Crohn’s disease (CD) is complicated with perianal disease in 21–23% of patients. Presence of perianal disease has been associated with a disabling course of CD and dreadful impact on quality of life. We aim to identify whether perianal disease has negative implication on CD remission rates, after 1-year infliximab therapy course.


Cohort, retrospective, single-centre study, including consecutive CD patients on Infliximab perfusion. Patients were followed 1 year, since the beginning of biological therapy. Co-variables were chosen bearing in mind clinical relevance and literature evidence. We splitted our outcome variable into clinical remission; analytical remission; endoscopic remission and deep remission (including all three mentioned before). The correlation towards the outcome variable was assessed with univariate and multi-variate analysis, and a survival assessment, using SPSS—a p-value of <0.05 was considered statistically significant.

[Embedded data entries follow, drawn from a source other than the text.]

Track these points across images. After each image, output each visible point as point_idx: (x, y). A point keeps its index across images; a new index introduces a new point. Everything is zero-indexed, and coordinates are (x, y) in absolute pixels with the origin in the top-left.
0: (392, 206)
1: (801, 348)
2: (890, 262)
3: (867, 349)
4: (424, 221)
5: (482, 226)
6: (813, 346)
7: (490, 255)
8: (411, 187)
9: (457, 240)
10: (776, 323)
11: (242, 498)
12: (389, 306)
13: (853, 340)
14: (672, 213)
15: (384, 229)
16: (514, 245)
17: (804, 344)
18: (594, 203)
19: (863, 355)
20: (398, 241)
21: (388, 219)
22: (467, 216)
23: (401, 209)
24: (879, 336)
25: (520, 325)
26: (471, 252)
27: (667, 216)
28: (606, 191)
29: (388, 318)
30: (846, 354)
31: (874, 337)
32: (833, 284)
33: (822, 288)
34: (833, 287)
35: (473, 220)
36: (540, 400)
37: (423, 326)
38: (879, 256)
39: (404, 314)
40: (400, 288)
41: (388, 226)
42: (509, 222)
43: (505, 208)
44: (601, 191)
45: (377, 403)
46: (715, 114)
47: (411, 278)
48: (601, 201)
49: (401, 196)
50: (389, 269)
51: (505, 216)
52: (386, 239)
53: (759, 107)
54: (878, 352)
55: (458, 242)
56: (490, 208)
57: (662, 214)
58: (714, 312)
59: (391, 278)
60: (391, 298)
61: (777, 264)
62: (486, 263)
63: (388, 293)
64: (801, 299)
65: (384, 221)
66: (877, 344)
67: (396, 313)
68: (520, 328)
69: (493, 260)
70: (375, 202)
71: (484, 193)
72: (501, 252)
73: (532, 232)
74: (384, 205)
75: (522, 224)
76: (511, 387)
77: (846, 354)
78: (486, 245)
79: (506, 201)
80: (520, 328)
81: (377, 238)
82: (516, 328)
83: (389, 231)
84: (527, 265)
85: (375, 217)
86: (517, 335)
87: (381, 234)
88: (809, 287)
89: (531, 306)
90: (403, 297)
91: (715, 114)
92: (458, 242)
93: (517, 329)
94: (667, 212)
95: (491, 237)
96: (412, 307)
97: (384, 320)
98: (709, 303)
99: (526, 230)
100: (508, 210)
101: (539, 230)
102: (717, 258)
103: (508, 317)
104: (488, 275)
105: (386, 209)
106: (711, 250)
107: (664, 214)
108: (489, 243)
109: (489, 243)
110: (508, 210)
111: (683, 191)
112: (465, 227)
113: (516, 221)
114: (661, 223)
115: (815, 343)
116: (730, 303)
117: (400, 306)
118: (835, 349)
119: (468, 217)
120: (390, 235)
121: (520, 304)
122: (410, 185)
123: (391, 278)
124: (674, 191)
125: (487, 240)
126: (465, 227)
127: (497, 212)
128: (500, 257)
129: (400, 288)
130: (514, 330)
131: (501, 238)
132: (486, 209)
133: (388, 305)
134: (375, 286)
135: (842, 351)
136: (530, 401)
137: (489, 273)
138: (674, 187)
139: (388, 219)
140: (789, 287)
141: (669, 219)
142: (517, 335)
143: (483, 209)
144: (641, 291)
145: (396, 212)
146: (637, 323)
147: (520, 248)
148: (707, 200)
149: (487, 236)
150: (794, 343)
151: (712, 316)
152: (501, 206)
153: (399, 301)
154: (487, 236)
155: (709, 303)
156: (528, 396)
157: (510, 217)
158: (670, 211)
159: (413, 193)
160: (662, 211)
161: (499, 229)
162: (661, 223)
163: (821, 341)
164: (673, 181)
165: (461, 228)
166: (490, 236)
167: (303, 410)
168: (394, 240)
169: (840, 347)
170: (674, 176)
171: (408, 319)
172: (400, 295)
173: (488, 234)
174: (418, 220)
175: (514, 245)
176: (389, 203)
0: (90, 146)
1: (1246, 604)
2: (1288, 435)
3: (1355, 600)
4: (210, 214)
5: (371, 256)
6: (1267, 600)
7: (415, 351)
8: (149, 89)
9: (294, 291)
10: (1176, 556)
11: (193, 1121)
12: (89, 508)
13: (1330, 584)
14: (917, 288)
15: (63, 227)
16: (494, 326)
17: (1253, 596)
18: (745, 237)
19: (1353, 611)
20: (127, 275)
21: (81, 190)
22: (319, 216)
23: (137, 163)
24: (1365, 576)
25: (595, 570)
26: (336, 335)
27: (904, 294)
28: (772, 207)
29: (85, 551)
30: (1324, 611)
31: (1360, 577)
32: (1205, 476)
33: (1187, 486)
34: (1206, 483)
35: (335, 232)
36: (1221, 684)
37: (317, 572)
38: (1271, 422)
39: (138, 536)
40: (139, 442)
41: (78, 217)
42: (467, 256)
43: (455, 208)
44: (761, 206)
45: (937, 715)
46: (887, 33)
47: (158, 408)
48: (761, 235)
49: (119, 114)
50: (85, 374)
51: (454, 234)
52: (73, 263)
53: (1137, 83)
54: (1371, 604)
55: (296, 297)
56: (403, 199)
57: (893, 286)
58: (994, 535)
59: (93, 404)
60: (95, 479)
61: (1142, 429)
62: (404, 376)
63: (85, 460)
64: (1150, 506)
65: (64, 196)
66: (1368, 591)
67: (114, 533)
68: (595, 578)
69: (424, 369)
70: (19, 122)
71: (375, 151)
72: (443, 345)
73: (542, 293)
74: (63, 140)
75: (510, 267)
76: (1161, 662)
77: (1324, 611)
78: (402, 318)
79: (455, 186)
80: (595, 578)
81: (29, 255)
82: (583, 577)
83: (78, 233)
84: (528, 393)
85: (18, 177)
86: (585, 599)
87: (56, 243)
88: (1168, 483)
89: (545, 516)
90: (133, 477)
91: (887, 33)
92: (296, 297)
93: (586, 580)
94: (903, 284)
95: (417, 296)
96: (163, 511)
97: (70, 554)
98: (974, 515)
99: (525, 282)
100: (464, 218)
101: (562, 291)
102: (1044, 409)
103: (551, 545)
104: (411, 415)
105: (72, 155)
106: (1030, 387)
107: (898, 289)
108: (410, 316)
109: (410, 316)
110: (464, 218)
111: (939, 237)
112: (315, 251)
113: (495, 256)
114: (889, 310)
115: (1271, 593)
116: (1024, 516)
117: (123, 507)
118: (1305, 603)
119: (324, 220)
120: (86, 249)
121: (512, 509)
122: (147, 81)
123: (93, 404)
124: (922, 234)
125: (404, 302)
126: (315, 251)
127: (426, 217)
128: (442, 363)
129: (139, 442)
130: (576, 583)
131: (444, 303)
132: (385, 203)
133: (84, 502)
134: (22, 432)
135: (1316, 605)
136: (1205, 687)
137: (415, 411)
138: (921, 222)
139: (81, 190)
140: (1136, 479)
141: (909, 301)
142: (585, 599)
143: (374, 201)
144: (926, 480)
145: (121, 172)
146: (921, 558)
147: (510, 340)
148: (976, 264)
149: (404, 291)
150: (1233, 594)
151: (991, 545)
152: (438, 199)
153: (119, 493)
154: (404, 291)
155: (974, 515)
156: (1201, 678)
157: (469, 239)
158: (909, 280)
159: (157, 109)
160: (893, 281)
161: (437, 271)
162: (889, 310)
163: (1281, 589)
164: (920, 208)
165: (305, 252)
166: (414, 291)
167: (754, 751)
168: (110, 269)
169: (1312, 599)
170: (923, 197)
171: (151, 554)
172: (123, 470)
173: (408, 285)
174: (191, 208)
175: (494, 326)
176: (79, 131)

We assessed 74 patients with CD, of whom 41 (55.4%) were female, with a mean age of 36 years old, all Caucasian. From our cohort, 36.5% of the patients presented perianal disease at diagnosis. After 1 year of treatment course, we documented 31,5% of deep remissions, 47.2% endoscopic remissions, 55.4% analytical remissions and 70.3% of clinical remissions. Sixty-six (89.2%) presented an initial response to the treatment, from whom, 20 presented disease relapses (clinical or/and analytical or/and endoscopic). Patients with perianal disease, on the first year of Infliximab therapy, have a higher probability of disease relapse, displaying statistically significant difference on Kaplan-Meyer curves (Breslow p-value 0.043). Several variables had statistical significance towards the outcome on the univariate analysis (age at diagnosis; disease behaviour at diagnosis; smoking; hospital admission; days of hospital stay; corticoid cycle; biological naïve patients; blood infliximab levels; calprotectin, protein c reactive, erythrocyte sedimentation rate levels before and after the year follow-up). Adjusting for confoundment, patients without perianal disease have an odd 7.6 times higher of achieving endoscopic remission (p = 0.038) and 26 times higher of achieving clinical remission (p = 0.027).


In CD patients on infliximab therapy, perianal disease involvement is associated with lower endoscopic, analytical and clinical remission rates, after 1-year follow-up. They are also more prone to disease relapses, on the first year of therapeutic.